Wednesday, September 25, 2013
Broncos Rewind: Defense, special teams
By Jeff Legwold
ENGLEWOOD, Colo. – The Denver Broncos opened division play with a focused, well-appointed effort against the Oakland Raiders on Monday night. And after a long look at the video from the 37-21 victory, here are some thoughts on the Broncos' defense and special teams:
More and more offensive coordinators around the league, seeing defensive formations filled with defensive backs to stop the pass, are running at those smaller formations in some down-and-distance combinations that might not have called for runs in the past. But the Broncos were able to defend the Raiders’ read-option attack, as well as traditional run plays, with their nickel (five defensive backs) and dime (six defensive backs) packages. The longest run the Raiders had over Monday's first three quarters against either the Broncos nickel or dime was a 9-yard run by quarterback Terrelle Pryor late in the second quarter. “We wanted to just contain him and not get started with his feet,’’ said Broncos linebacker Wesley Woodyard.
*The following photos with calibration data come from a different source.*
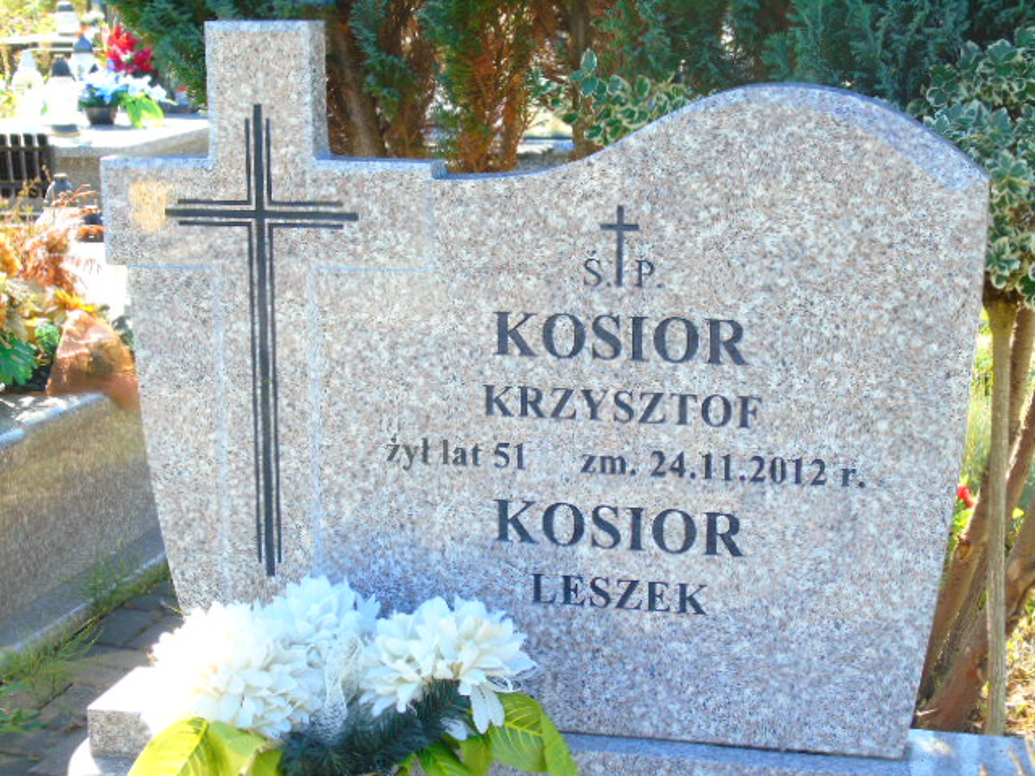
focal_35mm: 71
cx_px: 518
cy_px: 388
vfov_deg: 20.7
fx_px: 2123
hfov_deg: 27.4
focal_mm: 13
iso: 80
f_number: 4.7
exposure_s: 1/60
With his 16-yard pass for a touchdown to fullback Marcel Reece in the third quarter, Raiders running back Darren McFadden has now scored rushing, receiving and passing against the Broncos in his career.
It’s no wonder defensive-backs coaches have such a difficult time trying to figure out what officials will or will not call in the secondary from one week to the next, one officiating crew to the next. A week after the Broncos saw eight penalties called against defensive backs against the Giants -- among 13 penalties overall -- no Broncos defenders were flagged against the Raiders. The referee Monday night was Jerome Boger, who graded out highly enough to have earned the Super Bowl assignment this past February.
Things are coming a little more easily now to Broncos DE Robert Ayers in his fifth NFL season.
In some ways it shouldn’t be a surprise that Robert Ayers took a slightly longer route to where he is now -- which is leading the Broncos in sacks, with three. Ayers started just one full season in his career at Tennessee. And the teams that were high Ayers before the 2009 draft -- in which Josh McDaniels made him the 18th overall pick -- liked his variety of moves when working toward the quarterback. Ayers worked to the inside more than most prospects in that draft, a must for a young pass-rusher. But Ayers couldn’t quite break through as he played for three different defensive coordinators in his first three season, each of whom wanted a little something different from him. Jack Del Rio pushed Ayers hard last season, Del Rio’s first with Denver, even moving Ayers out of the starting lineup at times to get the message across. Ayers has responded to getting more quality snaps -- and to a second consecutive season under Del Rio. Ayers was consistently active against the Raiders, showing quality handwork to get himself free and flashing a variety of moves against Oakland's rebuilt offensive front. His two sacks came on 30 snaps' worth of work.
Against some of the Raiders' bigger offensive personnel groupings -- up to six offensive linemen -- the Broncos used some different combinations at linebacker. Paris Lenon played one snap, the final play of the first quarter, when the Raiders went beefy up front. The Broncos stopped McFadden for just a 1-yard gain. The Broncos then used Woodyard, Nate Irving and Steven Johnson at linebacker for one snap in the third quarter. Pryor completed a 15-yard pass to Jacoby Ford on the play.
With his 53-yard field goal in the first quarter Monday, Matt Prater is now 16-of-21 on attempts longer than 50 yards in his career. With his three field goals Monday, Prater has not attempted a kick shorter than 40 yards this season and has not missed any of his five attemps.